• _Directions_
Count up the lines in the listing below that hold "Mourões", and answer with the total alone.

.....

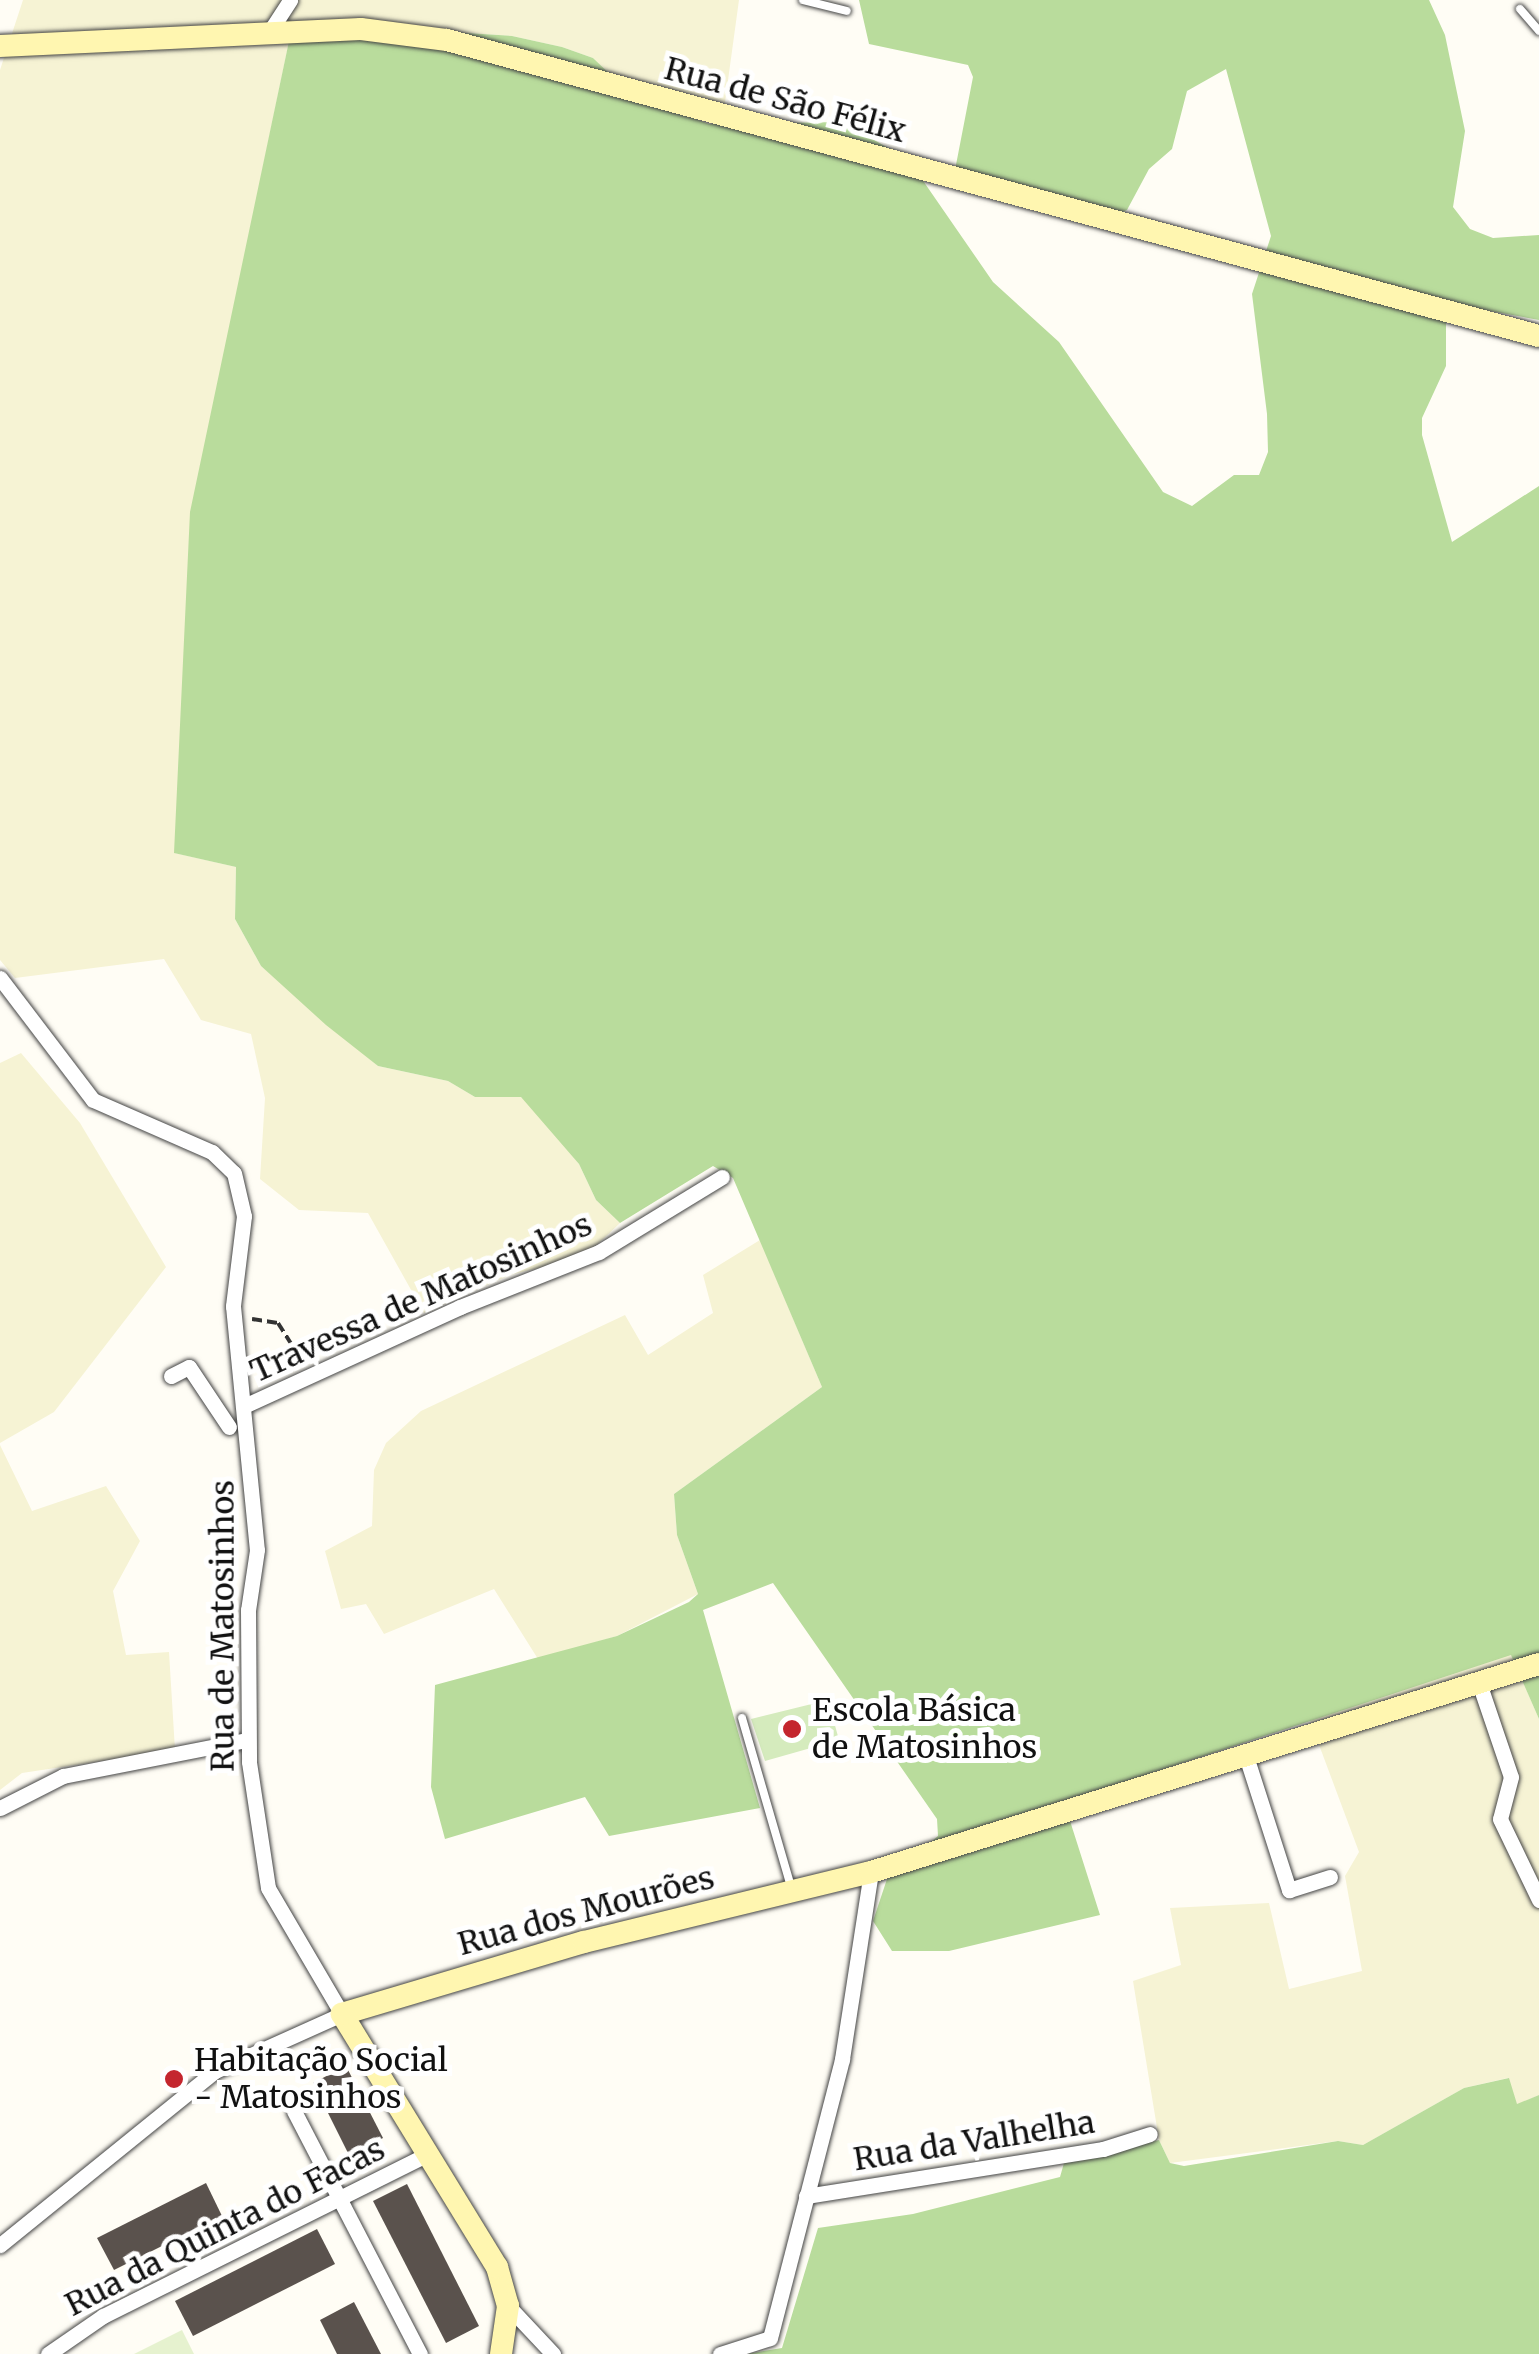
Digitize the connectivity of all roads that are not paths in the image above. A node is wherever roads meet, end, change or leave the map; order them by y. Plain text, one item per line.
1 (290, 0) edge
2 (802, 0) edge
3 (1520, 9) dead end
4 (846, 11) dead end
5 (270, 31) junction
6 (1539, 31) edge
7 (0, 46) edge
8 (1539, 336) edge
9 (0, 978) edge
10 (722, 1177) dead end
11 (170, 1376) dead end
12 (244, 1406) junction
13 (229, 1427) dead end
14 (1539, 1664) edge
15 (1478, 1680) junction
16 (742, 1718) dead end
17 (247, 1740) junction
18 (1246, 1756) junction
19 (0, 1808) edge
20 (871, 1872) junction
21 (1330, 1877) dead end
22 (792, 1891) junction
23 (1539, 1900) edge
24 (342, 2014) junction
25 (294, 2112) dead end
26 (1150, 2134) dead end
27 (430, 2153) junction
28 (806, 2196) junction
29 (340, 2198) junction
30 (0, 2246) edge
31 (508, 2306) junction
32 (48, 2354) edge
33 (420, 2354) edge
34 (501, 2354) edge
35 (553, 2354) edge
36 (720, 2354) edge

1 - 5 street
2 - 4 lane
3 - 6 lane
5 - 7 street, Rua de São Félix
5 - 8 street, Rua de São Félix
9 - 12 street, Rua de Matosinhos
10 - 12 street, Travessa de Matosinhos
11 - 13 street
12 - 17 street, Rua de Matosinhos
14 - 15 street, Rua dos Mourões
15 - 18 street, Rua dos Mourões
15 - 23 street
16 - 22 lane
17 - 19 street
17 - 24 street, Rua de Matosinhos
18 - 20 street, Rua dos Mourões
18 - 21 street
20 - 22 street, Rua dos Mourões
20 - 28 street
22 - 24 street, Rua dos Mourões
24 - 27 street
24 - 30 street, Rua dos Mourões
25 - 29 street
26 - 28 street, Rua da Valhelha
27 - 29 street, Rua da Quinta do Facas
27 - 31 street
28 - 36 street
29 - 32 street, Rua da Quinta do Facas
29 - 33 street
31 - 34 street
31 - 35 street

.....

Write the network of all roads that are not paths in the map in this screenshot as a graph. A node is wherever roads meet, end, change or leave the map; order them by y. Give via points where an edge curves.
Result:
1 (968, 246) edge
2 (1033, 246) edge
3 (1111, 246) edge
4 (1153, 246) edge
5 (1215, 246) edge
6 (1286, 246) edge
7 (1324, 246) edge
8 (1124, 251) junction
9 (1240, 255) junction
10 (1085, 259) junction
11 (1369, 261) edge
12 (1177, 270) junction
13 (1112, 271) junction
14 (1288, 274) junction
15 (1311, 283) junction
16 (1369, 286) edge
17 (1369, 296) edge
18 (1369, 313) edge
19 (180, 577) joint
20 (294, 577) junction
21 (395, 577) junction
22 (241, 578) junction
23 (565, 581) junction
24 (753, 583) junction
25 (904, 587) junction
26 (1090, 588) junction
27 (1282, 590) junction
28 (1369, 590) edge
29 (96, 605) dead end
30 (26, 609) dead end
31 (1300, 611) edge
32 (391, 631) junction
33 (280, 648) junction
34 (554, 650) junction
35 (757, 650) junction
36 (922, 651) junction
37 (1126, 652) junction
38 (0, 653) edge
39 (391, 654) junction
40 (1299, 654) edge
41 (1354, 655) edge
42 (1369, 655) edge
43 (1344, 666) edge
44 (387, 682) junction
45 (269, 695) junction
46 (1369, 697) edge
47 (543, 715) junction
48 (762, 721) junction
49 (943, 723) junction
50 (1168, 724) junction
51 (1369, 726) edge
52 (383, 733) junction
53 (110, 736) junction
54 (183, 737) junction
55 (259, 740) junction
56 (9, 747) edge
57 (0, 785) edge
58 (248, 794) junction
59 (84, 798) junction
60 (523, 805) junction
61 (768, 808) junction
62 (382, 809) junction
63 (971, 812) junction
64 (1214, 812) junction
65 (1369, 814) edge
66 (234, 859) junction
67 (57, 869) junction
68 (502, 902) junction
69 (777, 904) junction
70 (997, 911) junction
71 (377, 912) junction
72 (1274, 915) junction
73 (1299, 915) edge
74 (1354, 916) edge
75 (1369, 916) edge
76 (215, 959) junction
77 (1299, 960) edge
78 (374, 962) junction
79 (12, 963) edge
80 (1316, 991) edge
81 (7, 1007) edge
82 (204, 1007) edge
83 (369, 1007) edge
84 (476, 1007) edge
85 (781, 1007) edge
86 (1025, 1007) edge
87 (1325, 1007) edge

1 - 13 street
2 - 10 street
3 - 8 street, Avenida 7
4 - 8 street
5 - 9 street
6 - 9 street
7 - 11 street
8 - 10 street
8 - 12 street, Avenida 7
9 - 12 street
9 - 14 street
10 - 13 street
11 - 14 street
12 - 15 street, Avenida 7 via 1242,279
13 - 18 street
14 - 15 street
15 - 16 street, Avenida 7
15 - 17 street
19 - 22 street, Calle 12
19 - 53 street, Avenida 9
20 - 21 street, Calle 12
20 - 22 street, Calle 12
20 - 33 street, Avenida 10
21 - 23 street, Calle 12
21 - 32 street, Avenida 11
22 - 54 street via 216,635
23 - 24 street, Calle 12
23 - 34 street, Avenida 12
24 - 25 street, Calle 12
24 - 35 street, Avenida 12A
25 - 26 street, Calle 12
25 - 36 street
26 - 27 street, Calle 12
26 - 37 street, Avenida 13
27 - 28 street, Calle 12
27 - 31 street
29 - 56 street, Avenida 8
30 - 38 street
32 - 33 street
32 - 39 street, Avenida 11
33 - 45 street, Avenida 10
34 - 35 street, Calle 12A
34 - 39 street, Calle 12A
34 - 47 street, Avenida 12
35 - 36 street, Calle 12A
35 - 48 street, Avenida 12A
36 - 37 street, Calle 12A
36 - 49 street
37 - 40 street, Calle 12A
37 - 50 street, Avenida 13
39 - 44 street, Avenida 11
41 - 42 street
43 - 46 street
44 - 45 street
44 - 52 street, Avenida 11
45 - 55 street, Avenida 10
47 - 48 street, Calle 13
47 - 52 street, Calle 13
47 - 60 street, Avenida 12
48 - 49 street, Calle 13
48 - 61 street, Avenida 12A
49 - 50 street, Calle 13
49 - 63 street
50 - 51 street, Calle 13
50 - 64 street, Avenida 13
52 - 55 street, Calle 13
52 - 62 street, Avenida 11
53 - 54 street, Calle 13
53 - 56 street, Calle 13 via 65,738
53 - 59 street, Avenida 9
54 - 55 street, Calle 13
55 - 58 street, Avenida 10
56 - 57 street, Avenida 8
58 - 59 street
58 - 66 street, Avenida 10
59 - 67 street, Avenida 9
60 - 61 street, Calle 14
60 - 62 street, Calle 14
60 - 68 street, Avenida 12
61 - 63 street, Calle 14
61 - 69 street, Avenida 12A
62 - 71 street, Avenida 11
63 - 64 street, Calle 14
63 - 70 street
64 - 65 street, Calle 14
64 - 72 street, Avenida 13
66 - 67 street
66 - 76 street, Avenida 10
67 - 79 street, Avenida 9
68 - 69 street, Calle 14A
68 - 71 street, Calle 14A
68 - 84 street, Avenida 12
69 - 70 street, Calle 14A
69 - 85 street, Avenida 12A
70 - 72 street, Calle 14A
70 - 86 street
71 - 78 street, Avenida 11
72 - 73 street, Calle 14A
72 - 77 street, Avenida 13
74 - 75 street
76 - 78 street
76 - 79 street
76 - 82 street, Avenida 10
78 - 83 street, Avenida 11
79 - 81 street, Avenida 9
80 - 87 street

.....

• _Answer section_
6